OBJECTIVE: To evaluate the efficacy and efficiency of weight-adjusted threshold levels for 17-hydroxyprogesterone (17-OHP) in screening newborn infants for 21 hydroxylase deficiency-congenital adrenal hyperplasia (21-OH-D-CAH). DESIGN: Analysis of the number of false-positive reports and diagnoses in infants, of 21-OH-D-CAH with the use of two strategies. Before October 1993, separate criteria for definite abnormal 17-OHP levels were established and implemented for 41,846 infants on the basis of birth weight: either less than 2200 gm (17-OHP level, 90 ng/ml) or 2200 gm or more (40 ng/ml). To reduce the burden of follow-up testing in low birth weight infants, criteria for definite abnormal 17-OHP results were statistically determined for four, rather than two, birth weight divisions: 1299 gm or less (17-OHP level > or = 165 ng/ml), 1300 to 1600 gm (> or = 135 ng/ml), 1700 to 2200 gm (> or = 90 ng/ml), and more than 2200 gm (> or = 40 ng/ml). These criteria were applied to the next 149,684 infants screened, and rates of false-positive test results and of false-positive diagnoses of 21-OH-D-CAH were compared.
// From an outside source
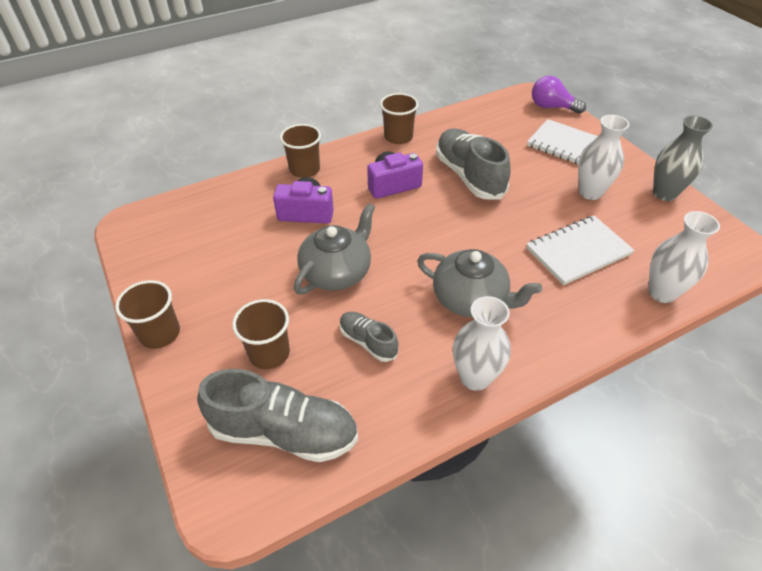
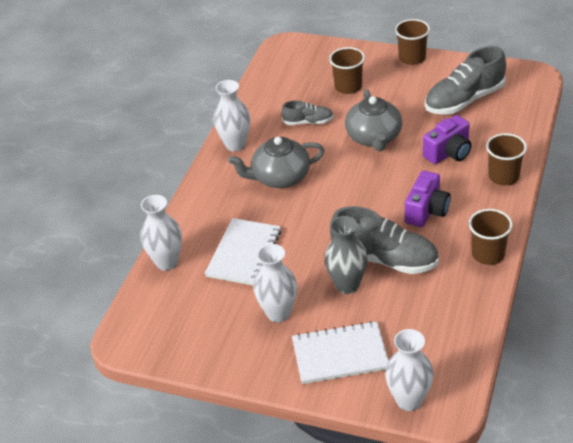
camera: 140 degrees right, 5 degrees down
(284, 432) = (297, 72): grey shoe -> grey shoe (464, 100)
(552, 107) = (409, 400): purple light bulb -> white vase
(664, 193) = (219, 357): grey vase -> grey vase (347, 285)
RESULTS: Before implementation of four-tiered weight-adjusted 17-OHP criteria, 205 definite abnormal reports yielded four confirmed cases of 21-OH-D-CAH (positive predictive value = 2%; incidence of 21-OH-D-CAH = 1 in 10,461). With the revised criteria, 61 of 149,684 infants had definite abnormal results and 14 cases of 21-OH-D-CAH were confirmed (positive predictive value, 20%; incidence of 21-OH-D-CAH, 1 in 10,692). No undetected severe cases of 21-OH-D-CAH have been subsequently reported. CONCLUSIONS: Weight-adjusted criteria for 17-OHP levels in screening for 21 -OH-D-CAH markedly reduced the number of false-positive results requiring immediate follow-up testing, particularly among low birth weight infants. Increased specificity afforded by these criteria was not accompanied by diminished sensitivity in detecting severe cases. Long-term follow-up of this screened cohort will determine whether the goals of newborn screening for 21-OH-D-CAH are adequately and efficiently fulfilled by this approach.